## Task prompt
Return each entry below word for word, leaving out any image.

────────────────

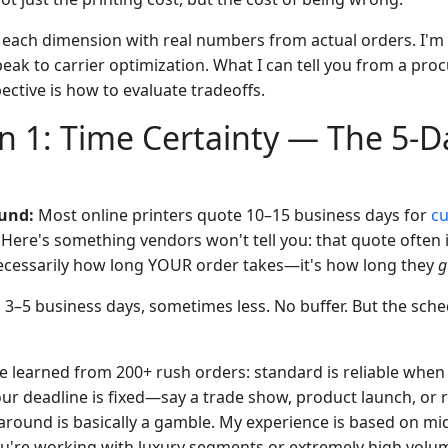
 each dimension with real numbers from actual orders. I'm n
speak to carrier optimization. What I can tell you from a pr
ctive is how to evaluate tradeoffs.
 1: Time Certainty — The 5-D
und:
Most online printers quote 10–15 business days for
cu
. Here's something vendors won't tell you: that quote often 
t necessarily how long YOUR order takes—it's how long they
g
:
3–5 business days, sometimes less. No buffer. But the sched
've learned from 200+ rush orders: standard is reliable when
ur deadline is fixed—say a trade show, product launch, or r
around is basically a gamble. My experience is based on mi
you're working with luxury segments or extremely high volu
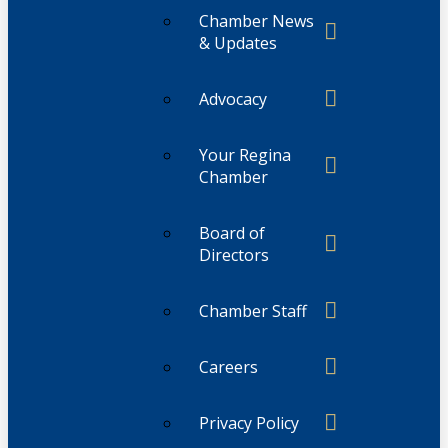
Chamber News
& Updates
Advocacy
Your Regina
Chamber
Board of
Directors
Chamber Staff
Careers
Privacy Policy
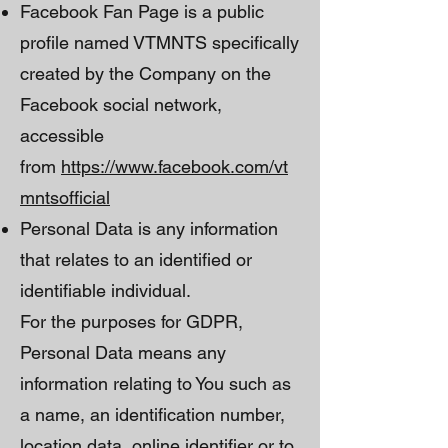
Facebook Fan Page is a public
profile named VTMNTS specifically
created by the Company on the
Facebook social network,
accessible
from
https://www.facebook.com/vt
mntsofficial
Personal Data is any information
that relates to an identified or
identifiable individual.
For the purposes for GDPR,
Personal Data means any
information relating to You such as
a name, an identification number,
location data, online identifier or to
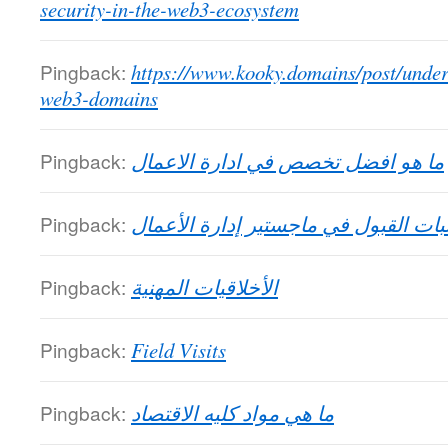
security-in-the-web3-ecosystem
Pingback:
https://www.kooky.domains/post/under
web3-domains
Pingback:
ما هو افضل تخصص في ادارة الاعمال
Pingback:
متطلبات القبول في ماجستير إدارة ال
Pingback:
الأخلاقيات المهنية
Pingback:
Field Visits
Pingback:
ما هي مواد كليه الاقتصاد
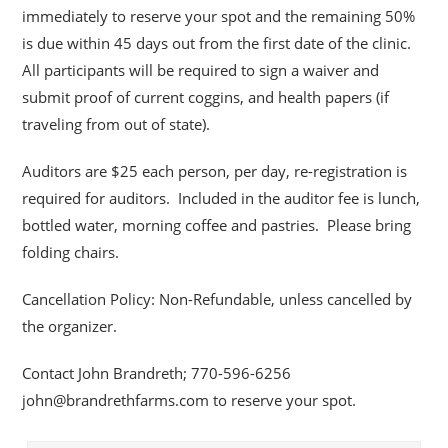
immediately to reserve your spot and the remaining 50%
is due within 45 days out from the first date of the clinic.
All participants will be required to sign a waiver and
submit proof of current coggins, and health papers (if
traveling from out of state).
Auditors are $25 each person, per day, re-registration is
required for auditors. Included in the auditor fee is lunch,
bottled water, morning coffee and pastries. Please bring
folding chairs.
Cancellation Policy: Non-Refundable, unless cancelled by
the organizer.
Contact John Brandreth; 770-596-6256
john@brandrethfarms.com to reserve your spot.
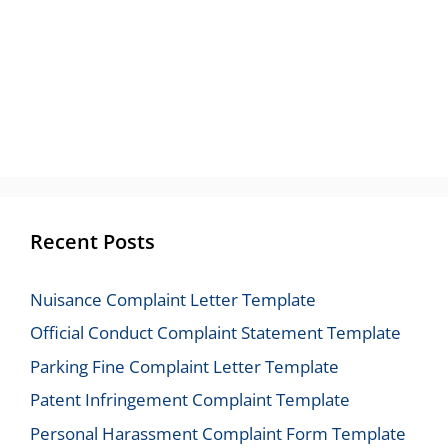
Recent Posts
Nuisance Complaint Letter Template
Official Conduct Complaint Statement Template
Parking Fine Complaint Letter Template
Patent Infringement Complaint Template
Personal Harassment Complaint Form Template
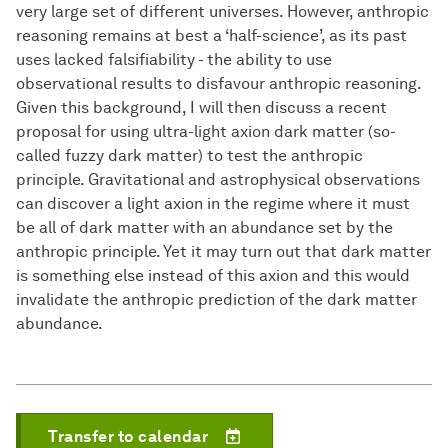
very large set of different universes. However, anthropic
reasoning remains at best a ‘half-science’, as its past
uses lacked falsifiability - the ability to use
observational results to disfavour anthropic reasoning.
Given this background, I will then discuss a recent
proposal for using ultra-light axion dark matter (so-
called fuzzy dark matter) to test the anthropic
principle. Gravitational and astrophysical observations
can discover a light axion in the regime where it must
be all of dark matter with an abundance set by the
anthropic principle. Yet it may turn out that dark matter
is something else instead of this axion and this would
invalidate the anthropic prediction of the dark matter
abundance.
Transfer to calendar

────────────────

## Solution for this problem
 each dimension with real numbers from actual orders. I'm n
speak to carrier optimization. What I can tell you from a pr
ctive is how to evaluate tradeoffs.
 1: Time Certainty — The 5-D
und:
Most online printers quote 10–15 business days for
cu
. Here's something vendors won't tell you: that quote often 
t necessarily how long YOUR order takes—it's how long they
g
:
3–5 business days, sometimes less. No buffer. But the sched
've learned from 200+ rush orders: standard is reliable when
ur deadline is fixed—say a trade show, product launch, or r
around is basically a gamble. My experience is based on mi
you're working with luxury segments or extremely high volu
Chamber News
& Updates
Advocacy
Your Regina
Chamber
Board of
Directors
Chamber Staff
Careers
Privacy Policy
Facebook Fan Page is a public
profile named VTMNTS specifically
created by the Company on the
Facebook social network,
accessible
from
https://www.facebook.com/vt
mntsofficial
Personal Data is any information
that relates to an identified or
identifiable individual.
For the purposes for GDPR,
Personal Data means any
information relating to You such as
a name, an identification number,
location data, online identifier or to
security-in-the-web3-ecosystem
Pingback:
https://www.kooky.domains/post/under
web3-domains
Pingback:
ما هو افضل تخصص في ادارة الاعمال
Pingback:
متطلبات القبول في ماجستير إدارة ال
Pingback:
الأخلاقيات المهنية
Pingback:
Field Visits
Pingback:
ما هي مواد كليه الاقتصاد
immediately to reserve your spot and the remaining 50%
is due within 45 days out from the first date of the clinic.
All participants will be required to sign a waiver and
submit proof of current coggins, and health papers (if
traveling from out of state).
Auditors are $25 each person, per day, re-registration is
required for auditors. Included in the auditor fee is lunch,
bottled water, morning coffee and pastries. Please bring
folding chairs.
Cancellation Policy: Non-Refundable, unless cancelled by
the organizer.
Contact John Brandreth; 770-596-6256
john@brandrethfarms.com to reserve your spot.
Recent Posts
Nuisance Complaint Letter Template
Official Conduct Complaint Statement Template
Parking Fine Complaint Letter Template
Patent Infringement Complaint Template
Personal Harassment Complaint Form Template
very large set of different universes. However, anthropic
reasoning remains at best a ‘half-science’, as its past
uses lacked falsifiability - the ability to use
observational results to disfavour anthropic reasoning.
Given this background, I will then discuss a recent
proposal for using ultra-light axion dark matter (so-
called fuzzy dark matter) to test the anthropic
principle. Gravitational and astrophysical observations
can discover a light axion in the regime where it must
be all of dark matter with an abundance set by the
anthropic principle. Yet it may turn out that dark matter
is something else instead of this axion and this would
invalidate the anthropic prediction of the dark matter
abundance.
Transfer to calendar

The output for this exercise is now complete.